Aos 33 anos, passou a ter 64 vitórias em grandes prémios, liderando também nas categorias dos pódios e pontos, e apenas precisa de mais cinco “pole-positions” para superar o lendário Ayrton Senna.

O melhor piloto português, no conjunto das especialidades, foi Carlos Sousa, fácil campeão de todo-o-terreno e 5º no último Dakar.

Num dos mais espectaculares campeonatos do planeta, a liga norte- americana de basquetebol, os LA Lakers conseguiram o terceiro título consecutivo, mas o seu treinador, Phil Jackson, fez ainda melhor - para ele, trata-se do terceiro “tri”, depois do fazer duas vezes com os Chicago Bulls, de Michael Jordan.

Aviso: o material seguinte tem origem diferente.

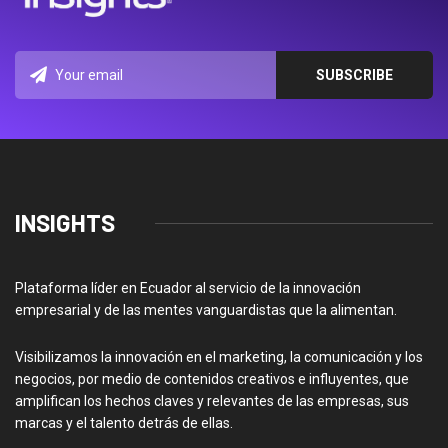
INSIGHTS
Plataforma líder en Ecuador al servicio de la innovación
empresarial y de las mentes vanguardistas que la alimentan.
Visibilizamos la innovación en el marketing, la comunicación y los
negocios, por medio de contenidos creativos e influyentes, que
amplifican los hechos claves y relevantes de las empresas, sus
marcas y el talento detrás de ellas.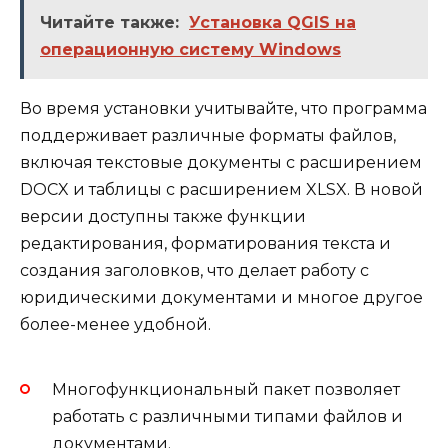
Читайте также:
Установка QGIS на
операционную систему Windows
Во время установки учитывайте, что программа
поддерживает различные форматы файлов,
включая текстовые документы с расширением
DOCX и таблицы с расширением XLSX. В новой
версии доступны также функции
редактирования, форматирования текста и
создания заголовков, что делает работу с
юридическими документами и многое другое
более-менее удобной.
Многофункциональный пакет позволяет
работать с различными типами файлов и
документами.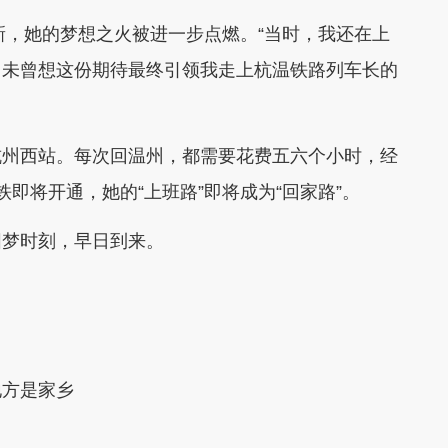
，她的梦想之火被进一步点燃。“当时，我还在上
，未曾想这份期待最终引领我走上杭温铁路列车长的
州西站。每次回温州，都需要花费五六个小时，经
即将开通，她的“上班路”即将成为“回家路”。
梦时刻，早日到来。
方是家乡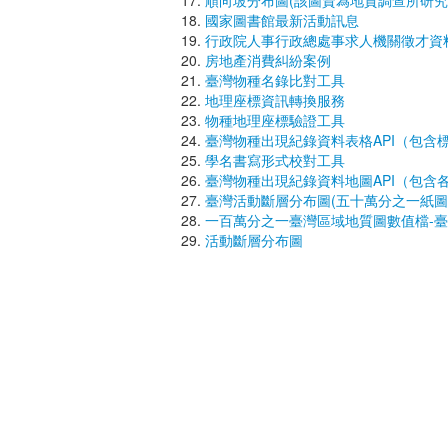
順向坡分布圖(該圖資為地質調查所研
國家圖書館最新活動訊息
行政院人事行政總處事求人機關徵才資
房地產消費糾紛案例
臺灣物種名錄比對工具
地理座標資訊轉換服務
物種地理座標驗證工具
臺灣物種出現紀錄資料表格API（包含
學名書寫形式校對工具
臺灣物種出現紀錄資料地圖API（包含
臺灣活動斷層分布圖(五十萬分之一紙圖
一百萬分之一臺灣區域地質圖數值檔-
活動斷層分布圖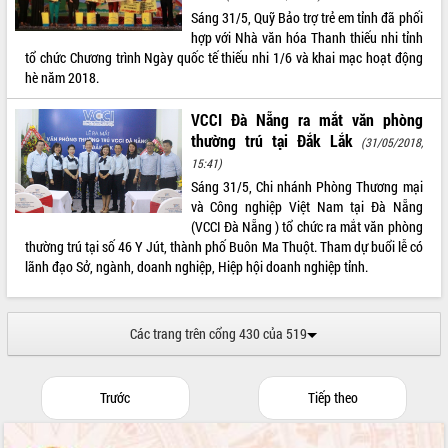
Sáng 31/5, Quỹ Bảo trợ trẻ em tỉnh đã phối
mới
hợp với Nhà văn hóa Thanh thiếu nhi tỉnh
Chuyển đổi số 'mở đường' cho nông
tổ chức Chương trình Ngày quốc tế thiếu nhi 1/6 và khai mạc hoạt động
nghiệp Đắk Lắk tăng trưởng bứt phá
hè năm 2018.
Triển khai đồng bộ đo đạc, lập hồ sơ
địa chính, hoàn thiện cơ sở dữ liệu đất
VCCI Đà Nẵng ra mắt văn phòng
đai
thường trú tại Đắk Lắk
(31/05/2018,
Ứng dụng sinh trắc học - Bước tiến
15:41)
trong hành trình chuyển đổi số tại Đắk
Sáng 31/5, Chi nhánh Phòng Thương mại
Lắk
và Công nghiệp Việt Nam tại Đà Nẵng
Đắk Lắk nâng cao hiệu quả công tác
(VCCI Đà Nẵng ) tổ chức ra mắt văn phòng
Đảng từ Sổ tay đảng viên điện tử
thường trú tại số 46 Y Jút, thành phố Buôn Ma Thuột. Tham dự buổi lễ có
Đắk Lắk đẩy mạnh nuôi biển công
lãnh đạo Sở, ngành, doanh nghiệp, Hiệp hội doanh nghiệp tỉnh.
nghệ, hướng tới phát triển thủy sản
bền vững
Tập huấn nâng cao năng lực triển khai
Các trang trên cổng 430 của 519
chuyển đổi số cho cán bộ, công chức
cấp xã
Đắk Lắk phát động hưởng ứng Ngày
Trước
Tiếp theo
Quyền của người tiêu dùng Việt Nam
2026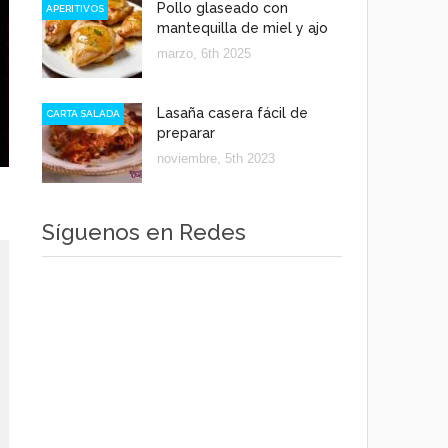
Pollo glaseado con
APERITIVOS
mantequilla de miel y ajo
marzo, 6th 2025
Lasaña casera fácil de
CARTA SALADA
preparar
noviembre, 5th 2023
Síguenos en Redes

Negra foi a participação dos Estados Unidos no Campeonato do Mundo de Basquetebol masculino, em Indianapolis, onde averbaram frente à Argentina a primeira derrota em 59 jogos desde que actuam com jogadores da NBA em Jogos Olímpicos ou Mundiais. Seguiram-se derrotas perante a Jugoslávia, nos “quartos”, e Espanha, no jogo para o quinto e sexto lugares. O pior resultados dos EUA desde a criação da prova, em 1950.

Outro grande momento do ano foi o triunfo de Pete Sampras no Open EUA em ténis, no que foi o seu 14º sucesso em torneios do Grand Slam. Depois de ter sido o mais jovem vencedor da prova, em 1990, é em 2002 o mais velho a ganhar. O ano do ténis fechou com o australiano Lleyton Hewitt e a norte-americana Serena Williams no topo dos rankings mundiais.